“There! Now I can play at being a good little Turkish wife.” She fashioned into a fan the Matin newspaper, which I had bought for the luxurious purpose of not reading, and fanned me. “That is what Ayesha used to do to Hamdi. And Ayesha used to tell him stories. But my lord does not like his slave’s stories.”

“Decidedly not,” said I.

I have heard much of Ayesha, a pretty animal organism who appears to have turned her elderly husband into a doting fool. I am beginning to have a contempt for Hamdi Effendi.

“They are what you call improper, eh?” she laughed, referring to the tales. “I will sing you a Turkish song which you will not understand.”

“Is it a suitable song?”

“Kim bilir—who knows?” said Carlotta.

She began a melancholy, crooning, guttural ditty; but broke off suddenly.
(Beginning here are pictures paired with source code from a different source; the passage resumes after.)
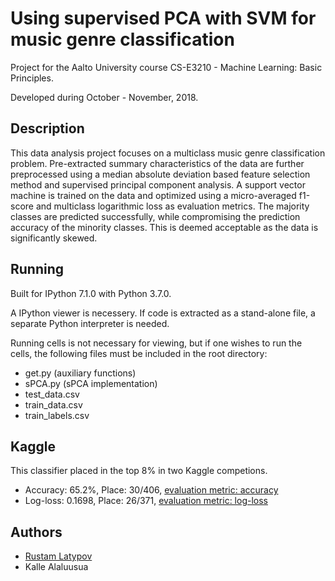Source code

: # Using supervised PCA with SVM for music genre classification

Project for the Aalto University course CS-E3210 - Machine Learning: Basic Principles.

Developed during October - November, 2018.

## Description

This data analysis project focuses on a multiclass music genre classification problem. Pre-extracted summary characteristics of the data are further preprocessed using a median absolute deviation based feature selection method and supervised principal component analysis. A support vector machine is trained on the data and optimized using a micro-averaged f1-score and multiclass logarithmic loss as evaluation metrics. The majority classes are predicted successfully, while compromising the prediction accuracy of the minority classes. This is deemed acceptable as the data is significantly skewed.


## Running

Built for IPython 7.1.0 with Python 3.7.0.

A IPython viewer is necessery. If code is extracted as a stand-alone file, a separate Python interpreter is needed.

Running cells is not necessary for viewing, but if one wishes to run the cells, the following files must be included in the root directory: 

- get.py (auxiliary functions)
- sPCA.py (sPCA implementation)
- test_data.csv
- train_data.csv
- train_labels.csv

## Kaggle

This classifier placed in the top 8% in two Kaggle competions. 

- Accuracy: 65.2%, Place: 30/406, [evaluation metric: accuracy](https://www.kaggle.com/c/mlbp-data-analysis-challenge-accuracy-2018/leaderboard)
- Log-loss: 0.1698, Place: 26/371, [evaluation metric: log-loss](https://www.kaggle.com/c/mlbp-data-analysis-challenge-log-loss-2018/leaderboard)


## Authors

- [Rustam Latypov](mailto:rustam.latypov@aalto.fi)
- Kalle Alaluusua
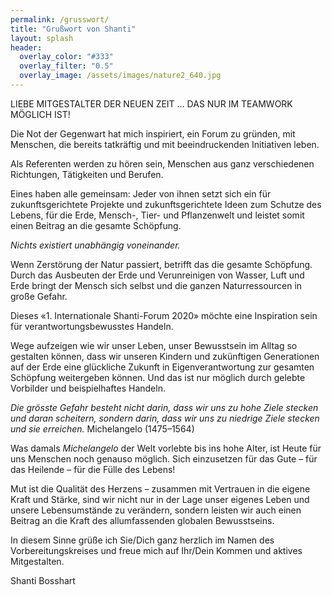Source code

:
 ```yaml
---
permalink: /grusswort/
title: "Grußwort von Shanti"
layout: splash
header:
  overlay_color: "#333"
  overlay_filter: "0.5"
  overlay_image: /assets/images/nature2_640.jpg
---
```


LIEBE MITGESTALTER
DER NEUEN ZEIT …
DAS NUR IM TEAMWORK
MÖGLICH IST!

Die	Not	der	Gegenwart	hat	mich inspiriert,	ein
Forum	zu	gründen,	mit	Menschen,	die	bereits	tatkräftig	und	mit	beeindruckenden	Initiativen	leben.

Als	Referenten	werden	zu	hören	sein,	Menschen
aus	ganz	verschiedenen	Richtungen,	Tätigkeiten
und	Berufen.

Eines	haben	alle	gemeinsam:	Jeder	von	ihnen
setzt	sich	ein	für	zukunftsgerichtete	Projekte	und
zukunftsgerichtete	Ideen	zum	Schutze	des	Lebens,
für	die	Erde,	Mensch-,	Tier-	und	Pflanzenwelt	und
leistet	somit	einen	Beitrag	an	die	gesamte	Schöpfung.

*Nichts	existiert	unabhängig	voneinander.*

Wenn	Zerstörung	der	Natur	passiert,	betrifft	das
die	gesamte	Schöpfung.	Durch	das	Ausbeuten
der	Erde	und	Verunreinigen	von	Wasser,	Luft	und
Erde	bringt	der	Mensch	sich	selbst	und	die	ganzen
	Naturressourcen	in	große	Gefahr.

Dieses	«1.	Internationale	Shanti-Forum	2020»
  möchte	eine	Inspiration	sein	für	verantwortungsbewusstes	Handeln.

Wege	aufzeigen	wie	wir	unser	Leben,	unser
  Bewusstsein	im	Alltag	so	gestalten	können,
  dass	wir	unseren	Kindern	und	zukünftigen
  Generationen	auf	der	Erde	eine	glückliche	Zukunft	in	Eigenverantwortung	zur	gesamten
  Schöpfung	weitergeben	können.	Und	das	ist
  nur	möglich	durch	gelebte	Vorbilder	und	beispielhaftes	Handeln.

*Die	grösste	Gefahr	besteht	nicht	darin,	dass
  wir	uns	zu	hohe	Ziele	stecken	und	daran	scheitern,	sondern	darin,	dass	wir	uns	zu	niedrige
  Ziele	stecken	und	sie	erreichen.*
  Michelangelo (1475–1564)

Was	damals	*Michelangelo*	der	Welt	vorlebte
  bis	ins	hohe	Alter,	ist	Heute	für	uns	Menschen
  noch	genauso	möglich.	Sich	einzusetzen	für
  das	Gute	–	für	das	Heilende	–	für	die	Fülle	des
  Lebens!

Mut	ist	die	Qualität	des	Herzens	–	zusammen
  mit	Vertrauen	in	die	eigene	Kraft	und	Stärke,
  sind	wir	nicht	nur	in	der	Lage	unser	eigenes
  	Leben	und	unsere	Lebensumstände	zu	verändern,	sondern	leisten	wir	auch	einen	Beitrag
  an	die	Kraft	des	allumfassenden	globalen	Bewusstseins.

In	diesem	Sinne	grüße	ich	Sie/Dich	ganz	herzlich	im	Namen	des	Vorbereitungskreises	und
  freue	mich	auf	Ihr/Dein	Kommen	und	aktives
  Mitgestalten.

Shanti	Bosshart
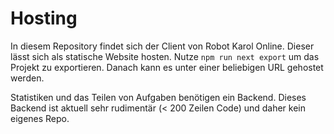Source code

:# Hosting

In diesem Repository findet sich der Client von Robot Karol Online. Dieser lässt sich als statische Website hosten. Nutze `npm run next export` um das Projekt zu exportieren. Danach kann es unter einer beliebigen URL gehostet werden.

Statistiken und das Teilen von Aufgaben benötigen ein Backend. Dieses Backend ist aktuell sehr rudimentär (< 200 Zeilen Code) und daher kein eigenes Repo.

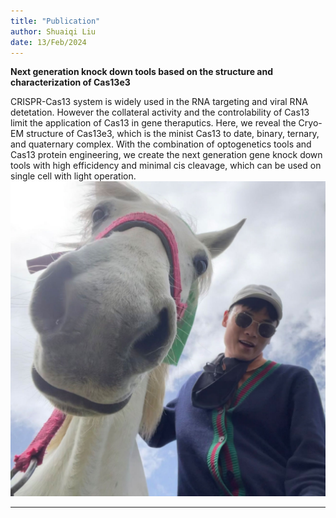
 ```yaml
---
title: "Publication"
author: Shuaiqi Liu
date: 13/Feb/2024
---
```

**Next generation knock down tools based on the structure and characterization of Cas13e3**

CRISPR-Cas13 system is widely used in the RNA targeting and viral RNA detetation. However the collateral activity and the controlability of Cas13 limit the application of Cas13 in gene theraputics. Here, we reveal the Cryo-EM structure of Cas13e3, which is the minist Cas13 to date, binary, ternary, and quaternary complex. With the combination of optogenetics tools and Cas13 protein engineering, we create the next generation gene knock down tools with high efficidency and minimal cis cleavage, which can be used on single cell with light operation.
![logo](./images/logo.png)

***
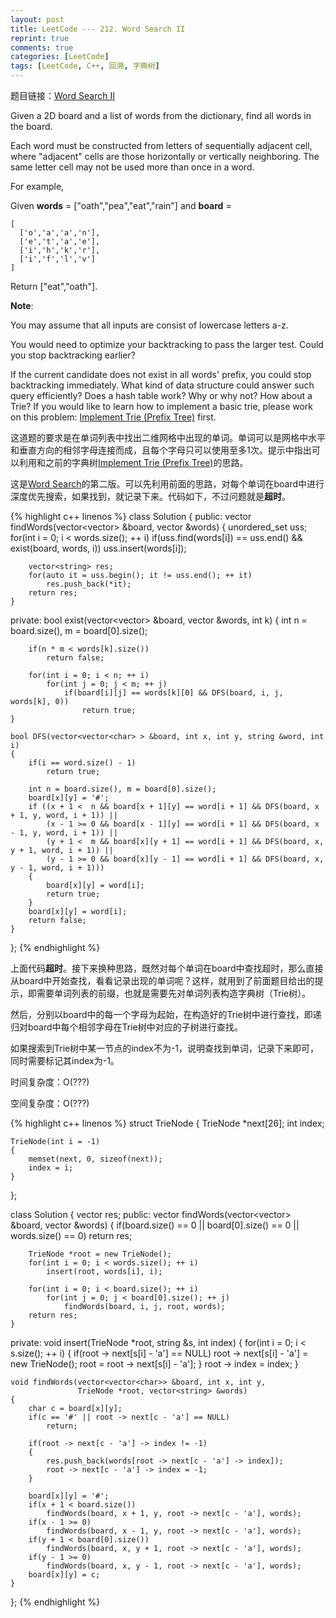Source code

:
 ```yaml
---
layout: post
title: LeetCode --- 212. Word Search II
reprint: true
comments: true
categories: [LeetCode]
tags: [LeetCode, C++, 回溯, 字典树]
---
```



题目链接：[Word Search II](https://leetcode.com/problems/word-search-ii/ ) 

Given a 2D board and a list of words from the dictionary, find all words in the board. 

Each word must be constructed from letters of sequentially adjacent cell, where "adjacent" cells are those horizontally or vertically neighboring. The same letter cell may not be used more than once in a word. 

For example, 

Given **words** = ["oath","pea","eat","rain"] and **board** = 

    [ 
      ['o','a','a','n'], 
      ['e','t','a','e'], 
      ['i','h','k','r'], 
      ['i','f','l','v'] 
    ] 

Return ["eat","oath"]. 

**Note**: 

You may assume that all inputs are consist of lowercase letters a-z. 

You would need to optimize your backtracking to pass the larger test. Could you stop backtracking earlier? 

If the current candidate does not exist in all words' prefix, you could stop backtracking immediately. What kind of data structure could answer such query efficiently? Does a hash table work? Why or why not? How about a Trie? If you would like to learn how to implement a basic trie, please work on this problem: [Implement Trie (Prefix Tree)](https://leetcode.com/problems/implement-trie-prefix-tree/ ) first. 

这道题的要求是在单词列表中找出二维网格中出现的单词。单词可以是网格中水平和垂直方向的相邻字母连接而成，且每个字母只可以使用至多1次。提示中指出可以利用和之前的字典树[Implement Trie (Prefix Tree)](http://www.makuiyu.cn/2015/05/LeetCode_208.%20Implement%20Trie%20(Prefix%20Tree)/ )的思路。

这是[Word Search](http://www.makuiyu.cn/2015/02/LeetCode_79.%20Word%20Search/ )的第二版。可以先利用前面的思路，对每个单词在board中进行深度优先搜索，如果找到，就记录下来。代码如下，不过问题就是**超时**。

{% highlight c++ linenos %}
class Solution
{
public:
    vector<string> findWords(vector<vector<char>> &board, vector<string> &words)
    {
        unordered_set<string> uss;
        for(int i = 0; i < words.size(); ++ i)
            if(uss.find(words[i]) == uss.end() && exist(board, words, i))
                uss.insert(words[i]);
        
        vector<string> res;
        for(auto it = uss.begin(); it != uss.end(); ++ it)
            res.push_back(*it);
        return res;
    }
private:
    bool exist(vector<vector<char>> &board, vector<string> &words, int k)
    {
        int n = board.size(), m = board[0].size();
        
        if(n * m < words[k].size())
            return false;
        
        for(int i = 0; i < n; ++ i)
            for(int j = 0; j < m; ++ j)
                if(board[i][j] == words[k][0] && DFS(board, i, j, words[k], 0))
                    return true;
    }
    
    bool DFS(vector<vector<char> > &board, int x, int y, string &word, int i)
    {
        if(i == word.size() - 1)
            return true;
        
        int n = board.size(), m = board[0].size();
        board[x][y] = '#';
        if ((x + 1 <  n && board[x + 1][y] == word[i + 1] && DFS(board, x + 1, y, word, i + 1)) || 
            (x - 1 >= 0 && board[x - 1][y] == word[i + 1] && DFS(board, x - 1, y, word, i + 1)) ||
            (y + 1 <  m && board[x][y + 1] == word[i + 1] && DFS(board, x, y + 1, word, i + 1)) ||
            (y - 1 >= 0 && board[x][y - 1] == word[i + 1] && DFS(board, x, y - 1, word, i + 1)))
        {
            board[x][y] = word[i];
            return true;
        }
        board[x][y] = word[i];
        return false;
    }
};
{% endhighlight %}

上面代码**超时**。接下来换种思路，既然对每个单词在board中查找超时，那么直接从board中开始查找，看看记录出现的单词呢？这样，就用到了前面题目给出的提示，即需要单词列表的前缀，也就是需要先对单词列表构造字典树（Trie树）。

然后，分别以board中的每一个字母为起始，在构造好的Trie树中进行查找，即递归对board中每个相邻字母在Trie树中对应的子树进行查找。

如果搜索到Trie树中某一节点的index不为-1，说明查找到单词，记录下来即可，同时需要标记其index为-1。

时间复杂度：O(???)

空间复杂度：O(???)

{% highlight c++ linenos %}
struct TrieNode
{
    TrieNode *next[26];
    int index;
    
    TrieNode(int i = -1)
    {
        memset(next, 0, sizeof(next));
        index = i;
    }
};

class Solution
{
    vector<string> res;
public:
    vector<string> findWords(vector<vector<char>> &board, vector<string> &words)
    {
        if(board.size() == 0 || board[0].size() == 0 || words.size() == 0)
            return res;
        
        TrieNode *root = new TrieNode();
        for(int i = 0; i < words.size(); ++ i)
            insert(root, words[i], i);
        
        for(int i = 0; i < board.size(); ++ i)
            for(int j = 0; j < board[0].size(); ++ j)
                findWords(board, i, j, root, words);
        return res;
    }
    
private:
    void insert(TrieNode *root, string &s, int index)
    {
        for(int i = 0; i < s.size(); ++ i)
        {
            if(root -> next[s[i] - 'a'] == NULL)
                root -> next[s[i] - 'a'] = new TrieNode();
            root = root -> next[s[i] - 'a'];
        }
        root -> index = index;
    }
    
    void findWords(vector<vector<char>> &board, int x, int y, 
                   TrieNode *root, vector<string> &words)
    {
        char c = board[x][y];
        if(c == '#' || root -> next[c - 'a'] == NULL)
            return;
        
        if(root -> next[c - 'a'] -> index != -1)
        {
            res.push_back(words[root -> next[c - 'a'] -> index]);
            root -> next[c - 'a'] -> index = -1;
        }
        
        board[x][y] = '#';
        if(x + 1 < board.size())
            findWords(board, x + 1, y, root -> next[c - 'a'], words);
        if(x - 1 >= 0)
            findWords(board, x - 1, y, root -> next[c - 'a'], words);
        if(y + 1 < board[0].size())
            findWords(board, x, y + 1, root -> next[c - 'a'], words);
        if(y - 1 >= 0)
            findWords(board, x, y - 1, root -> next[c - 'a'], words);
        board[x][y] = c;
    }
};
{% endhighlight %}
“Oh! but it is stupid. Like the Turkish dancing. Oh, everything in Alexandretta was stupid! Sometimes I think I have never seen Alexandretta—or Ayesha—or Hamdi. I think I always am with you.”

This must be so, as of late she has spoken little of her harem life; she talks chiefly of the small daily happenings, and already we have a store of common interests. The present is her whole existence; the past but a confused dream. The odd part of the matter is that she regards her position with me as a perfectly natural one. No stray kitten adopted by a kind family could have less sense of obligation, or a greater faith in the serene ordering of the cosmos for its own private and peculiar comfort. When I asked her a while ago what she would have done had I left her on the bench in the Embankment Gardens, she shrugged her shoulders and answered, as she had done before, that either she would have died or some other nice gentleman would have taken care of her.

“Do you think nice gentlemen go about London looking for homeless little girls?” I asked on that occasion.